#### TEXTO DE LEITURA ####
22 de Novembro de 2024

Tempo flui diferente em regiões distintas do Universo, diz físico italiano


Em Tempo: O Sonho de Matar Chronos, o físico italiano Guido Tonelli parte da observação da realidade imediatamente ao nosso redor, a visível aos nossos olhos, para a exploração de mundos de objetos astronômicos colossais, assim como o do que é muito, muito pequeno, na procura de entender como funciona o fluxo do passado, do presente e do futuro.

"Consideramos o tempo um conceito abstrato por sermos objetos macroscópicos, vivendo em uma espécie de 'mundo do meio', no qual o relógio parece fluir perfeitamente e igual para todos", diz Tonelli, em entrevista à BBC Brasil.

"Fenômenos bem peculiares ocorrem próximos a grandes massas, como estrelas e buracos negros, nos arredores dos quais o espaço-tempo é deformado e pode se ter a impressão de o tempo passar muito mais devagar, assim como tudo é diferente no mundo microscópico, dos fótons, elétrons e múons".

A leitura leva o leitor a se imaginar nessas realidades nas quais parecem não valer as mesmas leis naturais com as quais estamos acostumados, as da física clássica fundada por Isaac Newton a partir dos pioneiros estudos da força da gravidade.

Quando se observam tanto os corpos gigantescos que povoam o Universo, quanto os fenômenos que acontecem em escalas subnucleares, a passagem harmoniosa de passado para o presente e para o futuro se distorce, se despedaça e se liquefaz.

"Espaço e tempo nos aparecem como um par indissociável; não um conceito abstrato, mas uma substância material", escreve o autor.

O discurso de Tonelli toma o partido da mecânica quântica e o da relatividade, ciências fundadas no início do século passado por nomes hoje icônicos, a exemplo do alemão Albert Einstein (1879-1955), do dinamarquês Niels Bohr (1885-1962) e do austríaco Erwin Schrödinger (1887-1961), três ganhadores do Nobel por contribuições no campo que levaram a mudanças na forma como percebemos o tempo.

Isso quer dizer que Tonelli defende, por meio da exibição de descobertas e experimentos científicos, a teoria de que o tempo é, nas palavras dele, um elemento material que "ocupa o universo inteiro, que vibra, oscila e se deforma".

Ou seja, não se trata de um conceito criado por nós, humanos, ao formularmos calendários e congêneres. O espaço-tempo, para a Física moderna, corresponde a uma espécie de campo que permeia todo o cosmo.

No livro, o físico italiano, professor da Universidade de Pisa, não apresenta novíssimas teorias.
####
TAREFA A REALIZAR>
Por favor, indique se cada afirmação concorda com o texto sobre o tempo, respondendo sim ou não e citando literalmente as palavras do texto que decidem: (a) Tonelli é professor da Universidade de Pisa. (b) No livro, Tonelli apresenta teorias inteiramente novas. (c) Perto de buracos negros, pode parecer que o tempo passa mais depressa. Os dados a seguir vêm de outra fonte, sem relação com o texto.
#### DADOS ARMAZENADOS ####
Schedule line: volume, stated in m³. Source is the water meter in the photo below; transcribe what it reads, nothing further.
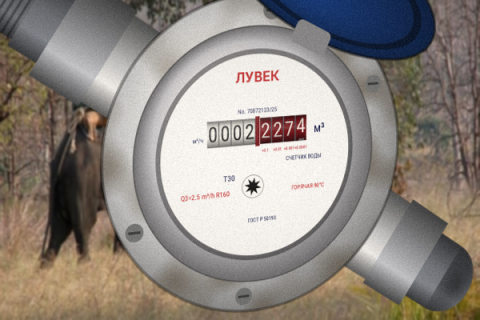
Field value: 2.2274 m³
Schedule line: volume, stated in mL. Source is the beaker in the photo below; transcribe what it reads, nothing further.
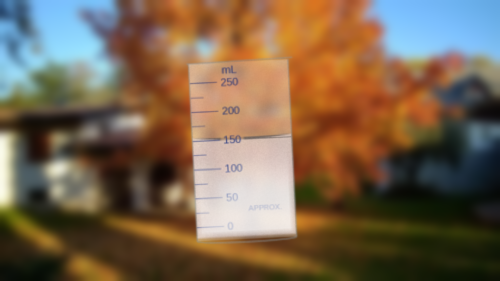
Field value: 150 mL
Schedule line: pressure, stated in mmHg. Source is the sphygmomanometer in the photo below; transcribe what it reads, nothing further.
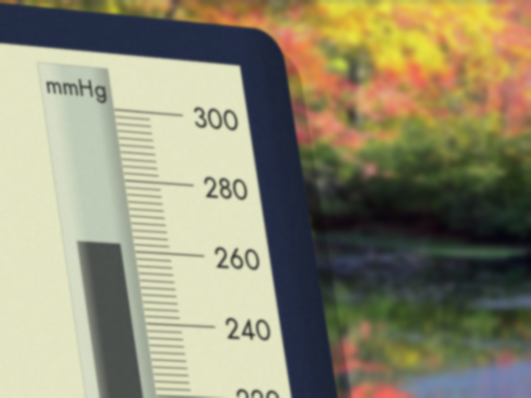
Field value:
####
RESPOSTA DO EXERCÍCIO>
(a) Sim: "o físico italiano, professor da Universidade de Pisa".
(b) Não: "não apresenta novíssimas teorias".
(c) Não: "pode se ter a impressão de o tempo passar muito mais devagar".